A palavra ocimum é derivada do grego e significa “para cheirar”, devido ao aroma pungente que parte das plantas desse gênero. Na medicina chinesa, o manjericão já era usado há muitos séculos. Ainda é tradicionalmente utilizado na Índia, onde é uma planta sagrada para Krishna e Vishnu, e citado como protetor espiritual para a família.
Por suas qualidades refrescantes e revitalizantes, é um excelente tônico para os nervos, fortalece a concentração e clareia a mente. Estimula os centros vitais.
Apresenta diversas variedades, mas a recomendada para aromaterapia é o manjericão-cheiroso, que tem flores cor de rosa pálido e um elevado percentual de linalol. Possui uma fragrância herbal agradável, doce, leve e refrescante.

FAMILIA BOTÂNICA: Lamiaceae (Labiatae)

PARTE UTILIZADA: florações e folhas

PROCESSO DE EXTRAÇÃO: destilação a vapor

PRINCIPAIS COMPONENTES QUÍMICOS: linalol, borneol, fenchol, cânfora, cineol, metilcavicol, eugenol, ocimeno, pineno, silvestreno, β-cariofileno.

PAÍS DE ORIGEM: natural da Ásia e da África, e hoje, amplamente cultivado na França, Itália, Bulgária, Egito, Hungria, Austrália e África do Sul.

COMBINA BEM COM: bergamota, pimenta do reino, sálvia-esclaréia, eucalipto, gerânio, Gengibre, Lavanda, Melissa, Néroli, Alecrim, Sândalo e Litsea Cubeba.

PROPRIEDADES: Analgésico, antidepressivo, antisséptico, antiespasmódico, carminativo, cefálico, digestivo, emenagogo, expectorante, antitérmico e nervino.

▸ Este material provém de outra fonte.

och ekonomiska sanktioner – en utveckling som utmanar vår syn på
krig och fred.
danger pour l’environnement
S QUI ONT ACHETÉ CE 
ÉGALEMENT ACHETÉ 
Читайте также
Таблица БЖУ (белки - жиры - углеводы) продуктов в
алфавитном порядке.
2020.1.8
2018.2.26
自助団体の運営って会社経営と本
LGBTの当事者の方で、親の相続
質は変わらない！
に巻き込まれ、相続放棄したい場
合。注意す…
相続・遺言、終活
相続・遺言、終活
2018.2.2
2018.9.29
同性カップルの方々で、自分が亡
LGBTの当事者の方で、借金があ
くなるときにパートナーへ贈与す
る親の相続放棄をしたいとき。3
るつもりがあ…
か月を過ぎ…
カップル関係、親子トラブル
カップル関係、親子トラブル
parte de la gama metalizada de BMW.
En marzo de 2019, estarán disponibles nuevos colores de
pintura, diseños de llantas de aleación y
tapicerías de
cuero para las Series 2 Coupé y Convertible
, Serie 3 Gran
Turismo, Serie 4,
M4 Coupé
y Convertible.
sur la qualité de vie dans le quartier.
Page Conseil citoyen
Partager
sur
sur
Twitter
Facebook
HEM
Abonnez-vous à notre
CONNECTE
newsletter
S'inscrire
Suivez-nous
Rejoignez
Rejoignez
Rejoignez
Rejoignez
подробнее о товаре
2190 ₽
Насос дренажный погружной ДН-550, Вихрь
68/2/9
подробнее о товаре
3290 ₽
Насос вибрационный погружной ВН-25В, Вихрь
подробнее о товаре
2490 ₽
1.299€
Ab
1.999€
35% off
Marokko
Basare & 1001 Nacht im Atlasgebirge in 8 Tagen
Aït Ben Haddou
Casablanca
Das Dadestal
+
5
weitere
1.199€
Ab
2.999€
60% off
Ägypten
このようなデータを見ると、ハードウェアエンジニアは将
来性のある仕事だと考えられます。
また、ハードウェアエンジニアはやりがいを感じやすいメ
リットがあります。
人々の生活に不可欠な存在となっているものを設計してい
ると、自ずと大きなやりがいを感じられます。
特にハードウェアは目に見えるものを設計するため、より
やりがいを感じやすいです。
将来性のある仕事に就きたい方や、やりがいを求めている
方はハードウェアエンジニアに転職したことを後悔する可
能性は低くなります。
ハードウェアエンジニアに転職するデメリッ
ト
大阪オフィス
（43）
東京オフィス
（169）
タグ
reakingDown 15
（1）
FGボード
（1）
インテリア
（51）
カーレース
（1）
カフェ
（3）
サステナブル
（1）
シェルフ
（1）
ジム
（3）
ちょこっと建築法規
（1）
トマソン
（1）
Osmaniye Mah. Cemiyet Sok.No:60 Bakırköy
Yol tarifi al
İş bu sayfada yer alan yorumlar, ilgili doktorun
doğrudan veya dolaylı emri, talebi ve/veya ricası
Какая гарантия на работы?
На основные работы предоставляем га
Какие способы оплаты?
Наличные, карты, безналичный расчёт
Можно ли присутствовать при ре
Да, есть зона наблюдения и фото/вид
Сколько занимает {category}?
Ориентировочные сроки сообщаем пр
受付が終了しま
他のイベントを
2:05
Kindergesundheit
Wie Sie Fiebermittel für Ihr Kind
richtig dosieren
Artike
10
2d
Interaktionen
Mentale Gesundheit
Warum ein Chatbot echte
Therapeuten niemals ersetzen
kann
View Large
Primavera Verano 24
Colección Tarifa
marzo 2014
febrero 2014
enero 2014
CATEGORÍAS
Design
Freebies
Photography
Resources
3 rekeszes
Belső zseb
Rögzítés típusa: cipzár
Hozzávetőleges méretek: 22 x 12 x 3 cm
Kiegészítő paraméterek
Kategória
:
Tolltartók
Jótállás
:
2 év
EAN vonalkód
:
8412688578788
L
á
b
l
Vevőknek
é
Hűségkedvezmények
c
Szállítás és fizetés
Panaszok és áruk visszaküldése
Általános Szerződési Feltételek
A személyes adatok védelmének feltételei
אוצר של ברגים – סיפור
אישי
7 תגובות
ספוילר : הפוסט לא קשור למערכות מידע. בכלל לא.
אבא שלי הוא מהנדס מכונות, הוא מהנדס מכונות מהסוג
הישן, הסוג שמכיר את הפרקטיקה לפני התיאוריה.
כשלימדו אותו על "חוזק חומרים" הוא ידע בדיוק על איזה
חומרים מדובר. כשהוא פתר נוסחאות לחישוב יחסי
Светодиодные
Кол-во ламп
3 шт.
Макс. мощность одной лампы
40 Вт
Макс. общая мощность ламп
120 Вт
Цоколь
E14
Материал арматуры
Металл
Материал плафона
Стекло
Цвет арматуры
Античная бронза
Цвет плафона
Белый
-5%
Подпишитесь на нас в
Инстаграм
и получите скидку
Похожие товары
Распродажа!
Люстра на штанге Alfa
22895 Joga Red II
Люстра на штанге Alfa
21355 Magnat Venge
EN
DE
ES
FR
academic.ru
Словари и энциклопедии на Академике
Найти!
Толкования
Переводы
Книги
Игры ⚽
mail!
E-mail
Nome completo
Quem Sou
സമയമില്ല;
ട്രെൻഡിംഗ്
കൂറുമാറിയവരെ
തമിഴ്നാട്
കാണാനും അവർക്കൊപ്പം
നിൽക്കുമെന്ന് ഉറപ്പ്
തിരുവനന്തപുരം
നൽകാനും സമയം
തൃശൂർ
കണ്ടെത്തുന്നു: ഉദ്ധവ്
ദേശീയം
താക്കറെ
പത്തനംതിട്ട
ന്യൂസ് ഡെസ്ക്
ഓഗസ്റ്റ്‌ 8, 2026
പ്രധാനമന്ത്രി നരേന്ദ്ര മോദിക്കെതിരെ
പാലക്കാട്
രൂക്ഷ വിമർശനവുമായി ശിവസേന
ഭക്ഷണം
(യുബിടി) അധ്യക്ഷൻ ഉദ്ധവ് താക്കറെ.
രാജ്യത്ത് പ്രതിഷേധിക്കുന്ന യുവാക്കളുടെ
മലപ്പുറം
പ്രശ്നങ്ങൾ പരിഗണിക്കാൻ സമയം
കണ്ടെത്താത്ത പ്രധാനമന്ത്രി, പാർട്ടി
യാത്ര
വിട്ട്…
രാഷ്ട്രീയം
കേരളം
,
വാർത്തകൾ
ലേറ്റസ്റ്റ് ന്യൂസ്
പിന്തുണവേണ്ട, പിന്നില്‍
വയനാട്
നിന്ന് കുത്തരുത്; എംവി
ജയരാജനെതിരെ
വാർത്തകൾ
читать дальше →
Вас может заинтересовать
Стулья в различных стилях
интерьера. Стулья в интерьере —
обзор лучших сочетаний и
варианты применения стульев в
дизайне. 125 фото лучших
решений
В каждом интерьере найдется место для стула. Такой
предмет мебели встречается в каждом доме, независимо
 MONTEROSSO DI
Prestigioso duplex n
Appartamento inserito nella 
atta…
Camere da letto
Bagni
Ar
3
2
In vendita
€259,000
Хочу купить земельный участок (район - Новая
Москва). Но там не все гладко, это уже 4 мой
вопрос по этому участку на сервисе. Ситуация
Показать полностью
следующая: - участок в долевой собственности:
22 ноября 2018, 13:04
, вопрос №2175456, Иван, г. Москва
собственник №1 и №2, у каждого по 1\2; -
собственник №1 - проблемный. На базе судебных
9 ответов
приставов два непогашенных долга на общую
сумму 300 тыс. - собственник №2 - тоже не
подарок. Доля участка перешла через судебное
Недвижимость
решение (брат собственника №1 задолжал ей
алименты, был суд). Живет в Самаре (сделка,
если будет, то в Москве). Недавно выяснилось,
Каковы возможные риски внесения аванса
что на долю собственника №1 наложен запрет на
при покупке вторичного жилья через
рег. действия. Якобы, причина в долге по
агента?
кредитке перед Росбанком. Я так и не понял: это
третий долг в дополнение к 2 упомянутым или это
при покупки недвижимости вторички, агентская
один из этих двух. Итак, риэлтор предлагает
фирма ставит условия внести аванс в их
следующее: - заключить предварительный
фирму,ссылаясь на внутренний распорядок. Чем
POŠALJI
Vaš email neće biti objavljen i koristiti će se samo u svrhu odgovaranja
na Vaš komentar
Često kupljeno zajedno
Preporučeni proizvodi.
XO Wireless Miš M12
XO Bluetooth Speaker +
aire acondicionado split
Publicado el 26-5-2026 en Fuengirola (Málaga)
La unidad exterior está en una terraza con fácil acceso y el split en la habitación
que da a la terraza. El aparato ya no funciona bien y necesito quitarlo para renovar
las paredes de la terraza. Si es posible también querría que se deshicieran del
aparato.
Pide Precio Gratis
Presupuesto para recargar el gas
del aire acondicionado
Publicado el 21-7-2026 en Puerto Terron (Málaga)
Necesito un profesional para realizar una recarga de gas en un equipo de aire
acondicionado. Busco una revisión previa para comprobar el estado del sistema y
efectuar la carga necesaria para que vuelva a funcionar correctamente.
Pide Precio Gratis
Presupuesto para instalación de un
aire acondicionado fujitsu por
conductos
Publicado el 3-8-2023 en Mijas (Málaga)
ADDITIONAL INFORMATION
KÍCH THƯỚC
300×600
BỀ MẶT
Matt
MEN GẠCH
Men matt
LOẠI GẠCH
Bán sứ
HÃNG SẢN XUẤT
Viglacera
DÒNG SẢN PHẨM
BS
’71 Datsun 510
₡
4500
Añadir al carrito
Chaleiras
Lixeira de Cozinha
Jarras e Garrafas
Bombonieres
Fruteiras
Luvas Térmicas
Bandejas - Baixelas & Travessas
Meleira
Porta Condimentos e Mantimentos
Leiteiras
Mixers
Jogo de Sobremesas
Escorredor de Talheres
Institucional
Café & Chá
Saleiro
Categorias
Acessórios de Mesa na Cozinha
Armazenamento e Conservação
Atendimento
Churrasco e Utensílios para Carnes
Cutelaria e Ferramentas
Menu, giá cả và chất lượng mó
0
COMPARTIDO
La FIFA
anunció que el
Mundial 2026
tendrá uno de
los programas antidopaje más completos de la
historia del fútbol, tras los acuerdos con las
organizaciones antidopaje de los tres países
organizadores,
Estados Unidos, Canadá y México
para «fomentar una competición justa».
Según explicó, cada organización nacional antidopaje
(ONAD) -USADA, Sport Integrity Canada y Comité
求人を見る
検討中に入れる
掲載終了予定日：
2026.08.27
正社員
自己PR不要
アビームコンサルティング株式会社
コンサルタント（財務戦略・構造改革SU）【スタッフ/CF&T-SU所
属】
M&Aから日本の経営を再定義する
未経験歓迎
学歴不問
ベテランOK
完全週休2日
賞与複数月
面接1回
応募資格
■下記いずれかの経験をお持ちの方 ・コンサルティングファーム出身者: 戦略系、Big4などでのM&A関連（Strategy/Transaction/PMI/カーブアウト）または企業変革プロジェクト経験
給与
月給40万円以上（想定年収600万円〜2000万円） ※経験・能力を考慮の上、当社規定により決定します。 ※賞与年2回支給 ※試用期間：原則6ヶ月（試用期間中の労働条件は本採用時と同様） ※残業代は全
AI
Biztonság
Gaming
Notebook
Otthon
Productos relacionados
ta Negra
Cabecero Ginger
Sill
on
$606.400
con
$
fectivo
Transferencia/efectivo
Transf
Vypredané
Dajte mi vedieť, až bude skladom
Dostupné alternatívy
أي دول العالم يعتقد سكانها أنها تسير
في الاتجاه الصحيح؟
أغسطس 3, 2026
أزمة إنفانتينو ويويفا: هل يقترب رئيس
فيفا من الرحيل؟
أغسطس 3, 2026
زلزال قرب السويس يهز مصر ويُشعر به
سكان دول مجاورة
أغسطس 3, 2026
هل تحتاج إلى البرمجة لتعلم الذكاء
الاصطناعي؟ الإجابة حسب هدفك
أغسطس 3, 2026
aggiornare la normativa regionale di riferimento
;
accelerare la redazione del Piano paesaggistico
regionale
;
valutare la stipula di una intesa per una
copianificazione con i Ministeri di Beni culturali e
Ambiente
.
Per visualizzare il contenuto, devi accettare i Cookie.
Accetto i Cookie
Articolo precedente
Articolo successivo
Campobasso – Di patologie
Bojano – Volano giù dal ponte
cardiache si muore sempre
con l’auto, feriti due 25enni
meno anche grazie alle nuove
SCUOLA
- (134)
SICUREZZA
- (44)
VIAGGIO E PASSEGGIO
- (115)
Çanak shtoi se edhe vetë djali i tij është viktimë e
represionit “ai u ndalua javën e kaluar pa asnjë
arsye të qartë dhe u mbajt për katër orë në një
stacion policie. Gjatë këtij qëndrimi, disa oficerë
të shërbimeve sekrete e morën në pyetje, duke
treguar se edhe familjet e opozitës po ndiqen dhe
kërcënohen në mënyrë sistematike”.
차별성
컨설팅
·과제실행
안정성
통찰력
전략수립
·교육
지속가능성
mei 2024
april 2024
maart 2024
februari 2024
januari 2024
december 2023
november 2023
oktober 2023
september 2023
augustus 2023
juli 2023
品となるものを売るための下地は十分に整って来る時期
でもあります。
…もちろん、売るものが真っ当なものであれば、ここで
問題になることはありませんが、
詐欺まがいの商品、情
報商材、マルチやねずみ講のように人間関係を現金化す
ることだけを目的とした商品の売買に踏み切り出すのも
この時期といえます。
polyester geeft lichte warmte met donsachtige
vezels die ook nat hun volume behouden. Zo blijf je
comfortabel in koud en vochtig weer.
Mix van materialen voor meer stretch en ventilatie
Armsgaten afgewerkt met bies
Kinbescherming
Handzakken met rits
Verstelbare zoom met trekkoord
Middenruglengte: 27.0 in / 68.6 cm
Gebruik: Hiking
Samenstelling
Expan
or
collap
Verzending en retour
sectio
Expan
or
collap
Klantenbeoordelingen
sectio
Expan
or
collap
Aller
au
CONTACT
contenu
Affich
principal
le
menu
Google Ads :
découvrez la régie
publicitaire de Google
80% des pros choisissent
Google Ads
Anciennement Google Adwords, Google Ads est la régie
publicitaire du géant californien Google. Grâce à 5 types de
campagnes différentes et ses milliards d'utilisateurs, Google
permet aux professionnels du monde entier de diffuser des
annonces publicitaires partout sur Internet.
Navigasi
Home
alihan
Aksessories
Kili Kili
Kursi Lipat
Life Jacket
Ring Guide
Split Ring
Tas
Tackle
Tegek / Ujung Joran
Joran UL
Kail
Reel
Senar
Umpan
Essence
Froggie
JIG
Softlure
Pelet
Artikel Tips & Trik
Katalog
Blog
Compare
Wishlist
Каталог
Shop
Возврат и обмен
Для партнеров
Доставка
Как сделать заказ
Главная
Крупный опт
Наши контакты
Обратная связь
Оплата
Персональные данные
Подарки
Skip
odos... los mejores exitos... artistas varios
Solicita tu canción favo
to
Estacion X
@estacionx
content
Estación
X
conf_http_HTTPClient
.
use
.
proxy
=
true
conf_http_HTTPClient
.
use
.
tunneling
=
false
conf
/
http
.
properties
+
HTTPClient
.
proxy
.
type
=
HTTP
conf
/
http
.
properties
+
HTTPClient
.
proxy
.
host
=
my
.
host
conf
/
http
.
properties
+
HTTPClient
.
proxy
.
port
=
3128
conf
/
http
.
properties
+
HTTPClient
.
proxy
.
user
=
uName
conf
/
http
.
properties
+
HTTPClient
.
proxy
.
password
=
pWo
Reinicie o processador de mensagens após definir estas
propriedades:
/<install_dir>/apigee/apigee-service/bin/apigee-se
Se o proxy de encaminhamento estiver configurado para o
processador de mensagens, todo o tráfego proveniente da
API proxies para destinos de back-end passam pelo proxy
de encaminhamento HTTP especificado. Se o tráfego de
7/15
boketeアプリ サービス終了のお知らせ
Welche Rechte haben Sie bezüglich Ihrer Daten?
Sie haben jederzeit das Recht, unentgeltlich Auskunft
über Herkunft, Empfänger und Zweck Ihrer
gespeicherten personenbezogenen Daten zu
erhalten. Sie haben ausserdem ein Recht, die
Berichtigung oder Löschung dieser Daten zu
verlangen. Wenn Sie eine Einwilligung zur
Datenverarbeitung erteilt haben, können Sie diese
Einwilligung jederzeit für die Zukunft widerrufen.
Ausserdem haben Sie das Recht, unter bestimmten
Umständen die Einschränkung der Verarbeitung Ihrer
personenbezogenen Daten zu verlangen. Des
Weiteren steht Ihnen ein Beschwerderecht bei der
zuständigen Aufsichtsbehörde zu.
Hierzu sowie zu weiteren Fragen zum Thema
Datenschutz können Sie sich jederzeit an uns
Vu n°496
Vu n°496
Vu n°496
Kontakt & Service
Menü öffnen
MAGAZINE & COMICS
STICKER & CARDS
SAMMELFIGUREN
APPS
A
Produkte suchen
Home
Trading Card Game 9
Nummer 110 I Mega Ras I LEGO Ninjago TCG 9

INDICAÇÕES: picadas de inseto, náusea, vômito, dispepsia, soluços, asma, bronquite, regras irregulares, cólicas menstruais, ansiedade, depressão, enxaqueca, dores de cabeça e tensão nervosa.

PRECAUÇÕES: Pode causar sensibilidade e irritação em pessoas com tendências alérgicas. Deve ser evitado em gestantes e crianças.

Fonte:
CORAZZA, S. Aromacologia – uma ciência de muitos cheiros. São Paulo: Editora Senac, 2004.
HOARE, Joanna. Guia completo de Aromaterapia. São Paulo: Pensamento, 2010.